Am 1. Februar 1865 begann General Sherman seinen Marsch nach Norden auf Richmond/Virginia zu, um mit Grant und Sheridan die Hauptstadt der Konföderation einzunehmen und der "Rebellion" ein Ende zu setzen. Nach 50 Tagen hatten seine 60.000 Mann 680 km bis Goldsboro/North Carolina zurückgelegt, 13 km am Tag, bei heftigem Regen, in schwierigem Gelände, belästigt von einigen tausend Reitern und 20.000 demoralisierten Soldaten, die trotz Nashville bei der Truppe geblieben waren. Wieder zog der Norden einen Streifen verbrannter Erde durch das Land, nun durch South Carolina, um den Staat zu demütigen und zu bestrafen, der zuerst die Union aufgekündigt hatte (vgl. Anm. 118): "In Georgia wurden nur wenige Häuser in Brand gesteckt", schrieb ein Offizier, "hier wurden nur wenige verschont".

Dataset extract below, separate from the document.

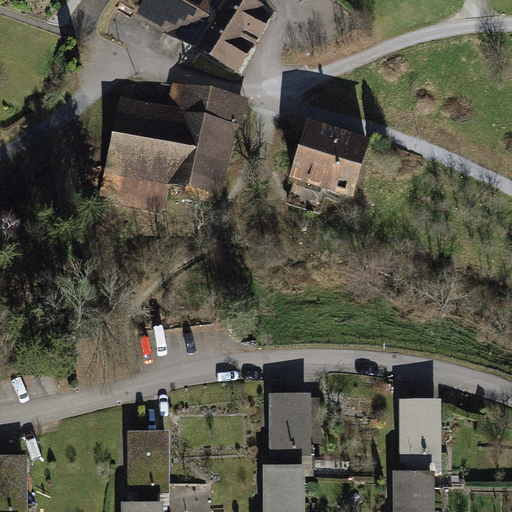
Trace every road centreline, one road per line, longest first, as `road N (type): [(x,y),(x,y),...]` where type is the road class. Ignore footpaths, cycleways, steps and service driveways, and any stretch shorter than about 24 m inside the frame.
road 1 (residential): [(0,418),(268,362),(387,365),(511,395)]
road 2 (track): [(260,97),(416,144),(511,188)]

Wider Erwarten war Sherman nicht auf die Hafenstadt Charleston losmarschiert, sondern auf die Hauptstadt Columbia, die am 17. Februar 1865 kampflos genommen wurde und weitge-hend in Flammen aufging. Gut 10 000 Konföderierte räumten einen Tag später Charleston, um die "Yankees" nicht auch noch im Rücken zu haben. Der Norden war am 7. April 1863 mit seinem Versuch gescheitert, Fort Sumter in der Hafeneinfahrt zu Charleston mit Hilfe von 8 Panzerschiffen einzunehmen. Er konnte das Fanal der Sezession (vgl. Anm. 118) bis zum 18. April 1865 zwar mehr oder weniger blockieren, nicht aber erobern.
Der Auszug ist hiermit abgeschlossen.